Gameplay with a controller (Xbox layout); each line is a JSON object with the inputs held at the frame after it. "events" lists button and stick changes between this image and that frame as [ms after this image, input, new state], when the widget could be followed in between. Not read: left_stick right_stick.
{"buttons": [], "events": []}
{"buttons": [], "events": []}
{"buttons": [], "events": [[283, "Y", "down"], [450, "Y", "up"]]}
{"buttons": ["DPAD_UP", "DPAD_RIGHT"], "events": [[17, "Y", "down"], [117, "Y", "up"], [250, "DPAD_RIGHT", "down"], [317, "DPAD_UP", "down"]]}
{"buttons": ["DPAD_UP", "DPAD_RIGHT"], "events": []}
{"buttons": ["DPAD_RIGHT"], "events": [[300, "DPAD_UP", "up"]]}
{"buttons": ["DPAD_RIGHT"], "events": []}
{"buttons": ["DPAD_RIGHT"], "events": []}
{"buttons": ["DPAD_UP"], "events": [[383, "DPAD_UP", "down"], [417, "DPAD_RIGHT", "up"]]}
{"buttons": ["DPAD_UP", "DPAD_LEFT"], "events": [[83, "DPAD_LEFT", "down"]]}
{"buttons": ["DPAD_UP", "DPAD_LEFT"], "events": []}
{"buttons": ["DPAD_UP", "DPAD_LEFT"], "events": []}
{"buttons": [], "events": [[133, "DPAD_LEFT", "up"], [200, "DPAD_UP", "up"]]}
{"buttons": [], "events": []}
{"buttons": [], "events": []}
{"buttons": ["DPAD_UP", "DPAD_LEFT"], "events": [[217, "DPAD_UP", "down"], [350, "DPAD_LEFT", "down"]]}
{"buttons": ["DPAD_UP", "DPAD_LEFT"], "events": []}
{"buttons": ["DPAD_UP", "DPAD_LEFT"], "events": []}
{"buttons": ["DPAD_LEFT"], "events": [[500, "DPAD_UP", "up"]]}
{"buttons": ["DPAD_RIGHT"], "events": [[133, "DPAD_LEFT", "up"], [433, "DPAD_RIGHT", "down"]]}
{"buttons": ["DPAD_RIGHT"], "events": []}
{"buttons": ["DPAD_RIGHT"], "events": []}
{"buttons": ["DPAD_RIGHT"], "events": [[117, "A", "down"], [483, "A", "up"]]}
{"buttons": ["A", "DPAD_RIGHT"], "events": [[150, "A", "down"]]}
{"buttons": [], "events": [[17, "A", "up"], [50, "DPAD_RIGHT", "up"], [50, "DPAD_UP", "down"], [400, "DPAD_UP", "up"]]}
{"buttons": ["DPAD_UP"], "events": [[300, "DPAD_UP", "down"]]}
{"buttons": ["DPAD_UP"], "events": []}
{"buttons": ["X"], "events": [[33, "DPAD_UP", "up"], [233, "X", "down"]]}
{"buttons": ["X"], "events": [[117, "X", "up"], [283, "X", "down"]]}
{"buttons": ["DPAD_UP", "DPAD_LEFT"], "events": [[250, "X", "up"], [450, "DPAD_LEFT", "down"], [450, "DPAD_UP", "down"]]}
......
Problem description:
Please set down each entry again, word for word.

Reply to the task:
Gameplay with a controller (Xbox layout); each line is a JSON object with the inputs held at the frame after it. "events" lists button and stick changes between this image and that frame as [ms after this image, input, new state], when the widget could be followed in between. Not read: left_stick right_stick.
{"buttons": [], "events": []}
{"buttons": [], "events": []}
{"buttons": [], "events": [[283, "Y", "down"], [450, "Y", "up"]]}
{"buttons": ["DPAD_UP", "DPAD_RIGHT"], "events": [[17, "Y", "down"], [117, "Y", "up"], [250, "DPAD_RIGHT", "down"], [317, "DPAD_UP", "down"]]}
{"buttons": ["DPAD_UP", "DPAD_RIGHT"], "events": []}
{"buttons": ["DPAD_RIGHT"], "events": [[300, "DPAD_UP", "up"]]}
{"buttons": ["DPAD_RIGHT"], "events": []}
{"buttons": ["DPAD_RIGHT"], "events": []}
{"buttons": ["DPAD_UP"], "events": [[383, "DPAD_UP", "down"], [417, "DPAD_RIGHT", "up"]]}
{"buttons": ["DPAD_UP", "DPAD_LEFT"], "events": [[83, "DPAD_LEFT", "down"]]}
{"buttons": ["DPAD_UP", "DPAD_LEFT"], "events": []}
{"buttons": ["DPAD_UP", "DPAD_LEFT"], "events": []}
{"buttons": [], "events": [[133, "DPAD_LEFT", "up"], [200, "DPAD_UP", "up"]]}
{"buttons": [], "events": []}
{"buttons": [], "events": []}
{"buttons": ["DPAD_UP", "DPAD_LEFT"], "events": [[217, "DPAD_UP", "down"], [350, "DPAD_LEFT", "down"]]}
{"buttons": ["DPAD_UP", "DPAD_LEFT"], "events": []}
{"buttons": ["DPAD_UP", "DPAD_LEFT"], "events": []}
{"buttons": ["DPAD_LEFT"], "events": [[500, "DPAD_UP", "up"]]}
{"buttons": ["DPAD_RIGHT"], "events": [[133, "DPAD_LEFT", "up"], [433, "DPAD_RIGHT", "down"]]}
{"buttons": ["DPAD_RIGHT"], "events": []}
{"buttons": ["DPAD_RIGHT"], "events": []}
{"buttons": ["DPAD_RIGHT"], "events": [[117, "A", "down"], [483, "A", "up"]]}
{"buttons": ["A", "DPAD_RIGHT"], "events": [[150, "A", "down"]]}
{"buttons": [], "events": [[17, "A", "up"], [50, "DPAD_RIGHT", "up"], [50, "DPAD_UP", "down"], [400, "DPAD_UP", "up"]]}
{"buttons": ["DPAD_UP"], "events": [[300, "DPAD_UP", "down"]]}
{"buttons": ["DPAD_UP"], "events": []}
{"buttons": ["X"], "events": [[33, "DPAD_UP", "up"], [233, "X", "down"]]}
{"buttons": ["X"], "events": [[117, "X", "up"], [283, "X", "down"]]}
{"buttons": ["DPAD_UP", "DPAD_LEFT"], "events": [[250, "X", "up"], [450, "DPAD_LEFT", "down"], [450, "DPAD_UP", "down"]]}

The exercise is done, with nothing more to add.